At first we tried to identify themes, common subjects to which people could direct their remarks. Ask them about their jobs, maybe, or their families or their upbringing, ask what they did during the boom and how they adjusted to the bust, inquire about their dreams and aspirations, their fears and disappointments. Measure them against the Texas myth. Take their temperatures. Sample their moods and cut them into cross sections.

But none of those approaches sounded right. Or to put it another way, they all sounded right, but they sounded incomplete and maybe beside the point. Finally, we decided to just jump in and see what happened. We called friends and colleagues and asked them, “Who do you know who is interesting and articulate?” Then we took our tape recorders around the state and let the process begin, hoping that great themes would emerge. We weren’t looking for celebrities or people with an agenda. On the contrary, we sought out those who generally were not accustomed to being interviewed or seeing their names in print or having their views made public.

Frankly, we weren’t sure the project would work. At times we weren’t sure where it was going; we only knew that it felt right. In retrospect, the strength of these conversations is their apparent randomness and serendipity. Taken as a composition, an unexpected tapestry appears. Instead of stereotypical fourth- and fifth-generation Texans, nearly half of those we interviewed were born outside of Texas—or their parents or grandparents were. We were reminded how our state has always depended on immigration to regenerate our character and how the interplay of international events profoundly shapes our lives. And though the extremes are what catch our attention—the fire-in-the-belly cry for change cast against the simple nobility of acceptance—we see, too, how much we have in common.

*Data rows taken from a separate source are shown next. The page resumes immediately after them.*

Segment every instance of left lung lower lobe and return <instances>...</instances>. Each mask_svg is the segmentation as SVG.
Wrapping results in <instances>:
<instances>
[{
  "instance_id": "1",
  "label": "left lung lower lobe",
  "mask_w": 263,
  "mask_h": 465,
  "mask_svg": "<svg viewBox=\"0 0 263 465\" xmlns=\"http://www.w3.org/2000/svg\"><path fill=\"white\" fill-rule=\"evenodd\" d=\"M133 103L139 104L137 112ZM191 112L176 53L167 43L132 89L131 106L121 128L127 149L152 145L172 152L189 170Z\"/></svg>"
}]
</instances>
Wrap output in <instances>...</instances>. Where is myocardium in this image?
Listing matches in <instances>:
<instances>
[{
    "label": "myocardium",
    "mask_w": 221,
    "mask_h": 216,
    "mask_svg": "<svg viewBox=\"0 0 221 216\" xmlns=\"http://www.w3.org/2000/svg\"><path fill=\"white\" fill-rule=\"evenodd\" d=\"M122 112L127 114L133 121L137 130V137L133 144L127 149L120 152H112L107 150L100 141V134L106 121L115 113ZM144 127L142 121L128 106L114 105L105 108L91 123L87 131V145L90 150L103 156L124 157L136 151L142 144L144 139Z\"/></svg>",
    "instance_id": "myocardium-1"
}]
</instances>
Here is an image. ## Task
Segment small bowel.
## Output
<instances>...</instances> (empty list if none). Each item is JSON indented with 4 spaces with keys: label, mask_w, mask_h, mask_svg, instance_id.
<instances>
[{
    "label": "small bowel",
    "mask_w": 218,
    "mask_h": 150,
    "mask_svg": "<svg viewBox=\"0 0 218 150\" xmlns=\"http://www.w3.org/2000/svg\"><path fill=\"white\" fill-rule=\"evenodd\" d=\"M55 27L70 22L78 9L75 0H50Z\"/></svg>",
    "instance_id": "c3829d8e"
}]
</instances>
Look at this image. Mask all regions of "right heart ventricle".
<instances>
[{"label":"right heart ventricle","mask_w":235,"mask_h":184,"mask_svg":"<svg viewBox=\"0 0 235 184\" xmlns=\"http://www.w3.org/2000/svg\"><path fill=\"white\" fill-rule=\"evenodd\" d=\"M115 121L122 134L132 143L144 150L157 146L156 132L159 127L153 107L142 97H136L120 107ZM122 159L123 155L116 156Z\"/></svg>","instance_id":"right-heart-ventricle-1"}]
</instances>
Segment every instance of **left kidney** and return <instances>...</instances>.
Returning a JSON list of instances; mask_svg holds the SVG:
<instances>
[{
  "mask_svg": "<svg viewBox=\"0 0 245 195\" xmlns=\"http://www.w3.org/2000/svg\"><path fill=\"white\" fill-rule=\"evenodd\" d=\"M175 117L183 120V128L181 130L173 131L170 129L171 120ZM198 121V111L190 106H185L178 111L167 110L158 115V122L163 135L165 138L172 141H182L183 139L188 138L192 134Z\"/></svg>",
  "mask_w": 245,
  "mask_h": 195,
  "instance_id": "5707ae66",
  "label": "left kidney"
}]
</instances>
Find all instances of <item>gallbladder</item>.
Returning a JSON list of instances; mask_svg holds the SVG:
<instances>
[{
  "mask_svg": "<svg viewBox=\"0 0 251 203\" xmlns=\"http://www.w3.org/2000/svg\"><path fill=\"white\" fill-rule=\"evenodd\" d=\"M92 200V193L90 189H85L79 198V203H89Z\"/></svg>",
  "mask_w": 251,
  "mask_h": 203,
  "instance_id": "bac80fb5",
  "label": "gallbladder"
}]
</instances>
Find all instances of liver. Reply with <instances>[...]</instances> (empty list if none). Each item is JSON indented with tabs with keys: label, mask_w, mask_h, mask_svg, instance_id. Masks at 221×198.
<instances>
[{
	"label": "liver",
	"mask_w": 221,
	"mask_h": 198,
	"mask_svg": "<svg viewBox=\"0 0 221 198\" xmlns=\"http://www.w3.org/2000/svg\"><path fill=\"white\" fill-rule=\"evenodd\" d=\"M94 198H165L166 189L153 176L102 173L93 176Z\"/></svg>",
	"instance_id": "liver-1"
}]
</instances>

You will hear within these voices the poetry of endurance and the sharp wail of despair, the eloquence of hope and the thrill of discovery, the counterpoint of circumstance and the basso profundo of courage. You will hear people speak of their frustrations and talk about making things work. We can’t prove it, but we think that if you listen closely, you’ll hear something akin to a collective soul. Finally, in each there is the gritty, unadorned, unguarded vein of truth. At least it’s true from the speaker’s perspective. And that’s the point.